Roland Allen is the pen name of Alan Ayckbourn, who has acted with the company for several seasons. He was among the first night audience and would have been in the production had he not have been awaiting call-up for National Service.
Barry Boys gave a delightful performance as the dashing young hero who falls in love with the romantic daughter of an old miser and adopts a number of subterfuges, including several disguises, to enable him to woo her.
The acting of David Campton as the crotchety old man was clever, while his daughter was admirably portrayed by Dona Martyn. William Elmhirst was hilariously funny as her suitor of three years' standing, a country squire with the dullest of conversational lines.
Faynia Jeffrey, as a bustling and attractive maid with her eye on the hero, maintained the high standard of acting. The play is produced by Clifford Williams.
(Northern Echo, 22 December 1959)
No Taint Of The Synthetic (by Roy Perrott)
Just as "avant-garde," in practice, seems to mean anything that marches at right angles to the broad line of advance, so the term "experimental" in the theatre world might be defined as anything that lasts for years and years and that audiences ignore.
The "experiment" known as Theatre-in-the-Round was given its first professional performance in this country by the Studio Theatre Company in 1955. Wildfire is not the word to describe the experiment's rate of expansion. In America, whence the idea came, there are now some scores of them: over here, there is still only this one, bravely facing the off-season winds from the sea, and a second more recently opened in the South.
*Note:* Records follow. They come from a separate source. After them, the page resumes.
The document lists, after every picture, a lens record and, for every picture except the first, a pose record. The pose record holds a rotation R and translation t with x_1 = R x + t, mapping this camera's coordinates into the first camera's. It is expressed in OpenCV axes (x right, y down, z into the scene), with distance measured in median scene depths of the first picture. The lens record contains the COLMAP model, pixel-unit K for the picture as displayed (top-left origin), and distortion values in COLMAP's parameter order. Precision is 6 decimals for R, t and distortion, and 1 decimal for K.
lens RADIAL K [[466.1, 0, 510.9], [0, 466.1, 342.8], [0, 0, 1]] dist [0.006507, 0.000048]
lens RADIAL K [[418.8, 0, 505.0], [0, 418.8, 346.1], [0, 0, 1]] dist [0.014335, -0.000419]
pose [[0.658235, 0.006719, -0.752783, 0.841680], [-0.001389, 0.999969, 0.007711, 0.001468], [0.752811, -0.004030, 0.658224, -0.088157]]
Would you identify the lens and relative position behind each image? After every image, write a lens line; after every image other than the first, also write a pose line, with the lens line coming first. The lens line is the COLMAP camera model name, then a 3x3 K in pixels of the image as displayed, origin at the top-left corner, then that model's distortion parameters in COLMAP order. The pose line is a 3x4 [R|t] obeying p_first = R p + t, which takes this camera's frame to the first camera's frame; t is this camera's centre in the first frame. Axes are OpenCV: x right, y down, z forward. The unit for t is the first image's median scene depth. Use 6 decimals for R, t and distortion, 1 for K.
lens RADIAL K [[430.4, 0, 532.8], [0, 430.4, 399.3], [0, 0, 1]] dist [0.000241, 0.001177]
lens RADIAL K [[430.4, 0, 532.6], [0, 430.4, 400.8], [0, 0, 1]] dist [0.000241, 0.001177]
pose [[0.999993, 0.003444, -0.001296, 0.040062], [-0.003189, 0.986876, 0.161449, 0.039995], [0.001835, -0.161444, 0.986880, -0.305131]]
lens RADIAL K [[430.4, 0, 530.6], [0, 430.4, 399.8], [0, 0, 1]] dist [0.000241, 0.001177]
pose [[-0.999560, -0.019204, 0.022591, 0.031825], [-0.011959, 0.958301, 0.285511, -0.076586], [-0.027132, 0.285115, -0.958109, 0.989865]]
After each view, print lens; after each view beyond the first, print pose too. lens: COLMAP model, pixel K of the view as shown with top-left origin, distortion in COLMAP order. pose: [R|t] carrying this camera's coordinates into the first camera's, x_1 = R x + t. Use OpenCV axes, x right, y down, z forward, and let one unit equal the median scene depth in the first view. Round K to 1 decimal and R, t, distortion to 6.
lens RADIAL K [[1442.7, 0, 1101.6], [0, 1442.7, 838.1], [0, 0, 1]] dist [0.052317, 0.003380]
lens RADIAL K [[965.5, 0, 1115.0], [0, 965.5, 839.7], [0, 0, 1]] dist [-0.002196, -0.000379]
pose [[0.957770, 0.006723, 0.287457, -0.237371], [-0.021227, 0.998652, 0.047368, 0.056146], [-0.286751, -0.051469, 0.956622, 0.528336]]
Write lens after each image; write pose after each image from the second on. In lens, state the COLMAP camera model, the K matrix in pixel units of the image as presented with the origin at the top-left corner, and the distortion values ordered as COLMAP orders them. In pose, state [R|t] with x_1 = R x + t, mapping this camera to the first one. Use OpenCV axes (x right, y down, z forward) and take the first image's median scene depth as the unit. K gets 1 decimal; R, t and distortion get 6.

Before getting to the quite pleasant farce they presented on Monday, it may be worth recalling what Theatre-in-the-Round looks like, which is (of course) not round but square. There is a rectangle of floor space (the stage) surrounded by the audience on all four sides; those in the front rows have their feet on the sacred boards and, if they don't watch out, are likely to get mixed up with the stage props now and again.
It is close certainly - but is it always more intimate than the usual thing? If a play is poor, or some piece of acting does not come off isn't it several times more uncomfortable than at the usual safe distance? The director, Mr Stephen Joseph, and his small, but enthusiastic company, know these questions by heart and they still think that Theatre-in-the-Round has some sort of vitality, vividness, some extra dimension of reality to add to any kind of play you can think of.
Monday's play, a farce written by a member of the company, Roland Allen, was average enough in quality to be a fair test of the medium. It is about a miserly, eccentric, old father who is trying to marry off his daughter to a wealthy pig-farmer suitor. The story is not strong enough to keep up the momentum, nor is the wit of the lines. The producer, Clifford Williams, has allowed too much "hamming" so that it slides too often down to mere fourth-form high jinks. But it has charm, spontaneity, and a lack of any taint of the synthetic; and those may be the qualities which theatre-in-the-round could help to inject into the conventional theatre outside.